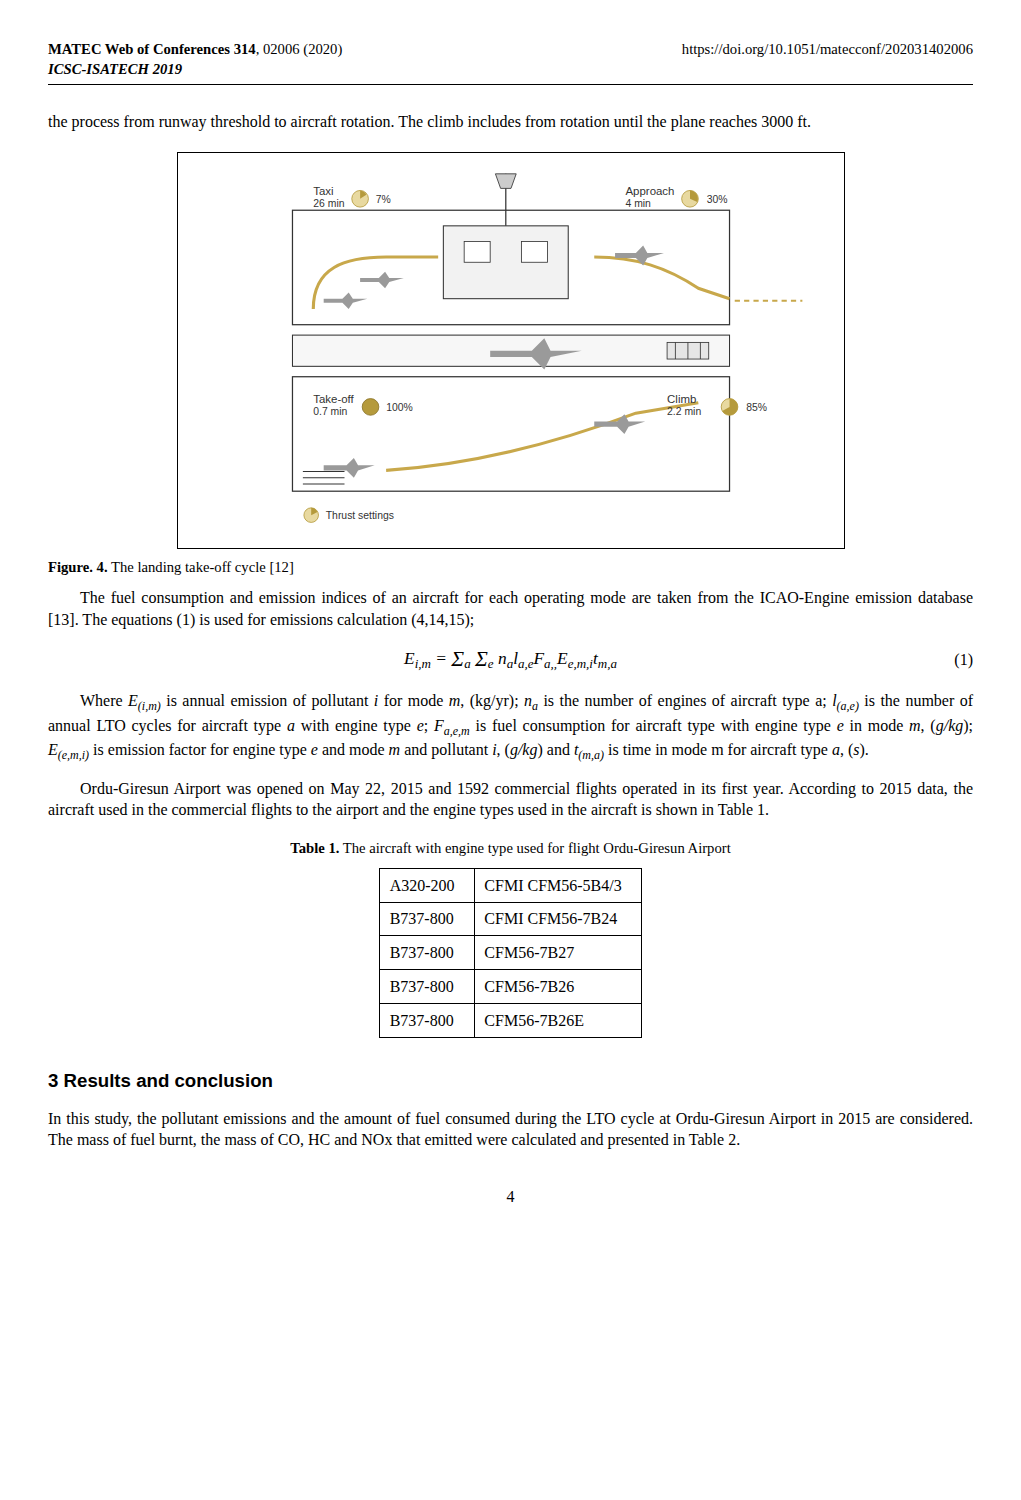MATEC Web of Conferences 314, 02006 (2020)
ICSC-ISATECH 2019
https://doi.org/10.1051/matecconf/202031402006
the process from runway threshold to aircraft rotation. The climb includes from rotation until the plane reaches 3000 ft.
Taxi 26 min 7% Approach 4 min 30% Take-off 0.7 min 100% Climb 2.2 min 85% Thrust settings
Figure. 4. The landing take-off cycle [12]
The fuel consumption and emission indices of an aircraft for each operating mode are taken from the ICAO-Engine emission database [13]. The equations (1) is used for emissions calculation (4,14,15);
Ei,m = Σa Σe nala,e Fa,, Ee,m,itm,a (1)
Where E(i,m) is annual emission of pollutant i for mode m, (kg/yr); na is the number of engines of aircraft type a; l(a,e) is the number of annual LTO cycles for aircraft type a with engine type e; Fa,e,m is fuel consumption for aircraft type with engine type e in mode m, (g/kg); E(e,m,i) is emission factor for engine type e and mode m and pollutant i, (g/kg) and t(m,a) is time in mode m for aircraft type a, (s).
Ordu-Giresun Airport was opened on May 22, 2015 and 1592 commercial flights operated in its first year. According to 2015 data, the aircraft used in the commercial flights to the airport and the engine types used in the aircraft is shown in Table 1.
Table 1. The aircraft with engine type used for flight Ordu-Giresun Airport
| A320-200 | CFMI CFM56-5B4/3 |
| B737-800 | CFMI CFM56-7B24 |
| B737-800 | CFM56-7B27 |
| B737-800 | CFM56-7B26 |
| B737-800 | CFM56-7B26E |
3 Results and conclusion
In this study, the pollutant emissions and the amount of fuel consumed during the LTO cycle at Ordu-Giresun Airport in 2015 are considered. The mass of fuel burnt, the mass of CO, HC and NOx that emitted were calculated and presented in Table 2.
4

Your instructions: Referring to the material above, set down exactly the lines between the line with "Figure. 4. The landing take-off cycle [12]" and the line with "Ei,m = Σa Σe nala,e Fa,, Ee,m,itm,a (1)", inclusive, and no other lines.

Exercise solution:
Figure. 4. The landing take-off cycle [12]
The fuel consumption and emission indices of an aircraft for each operating mode are taken from the ICAO-Engine emission database [13]. The equations (1) is used for emissions calculation (4,14,15);
Ei,m = Σa Σe nala,e Fa,, Ee,m,itm,a (1)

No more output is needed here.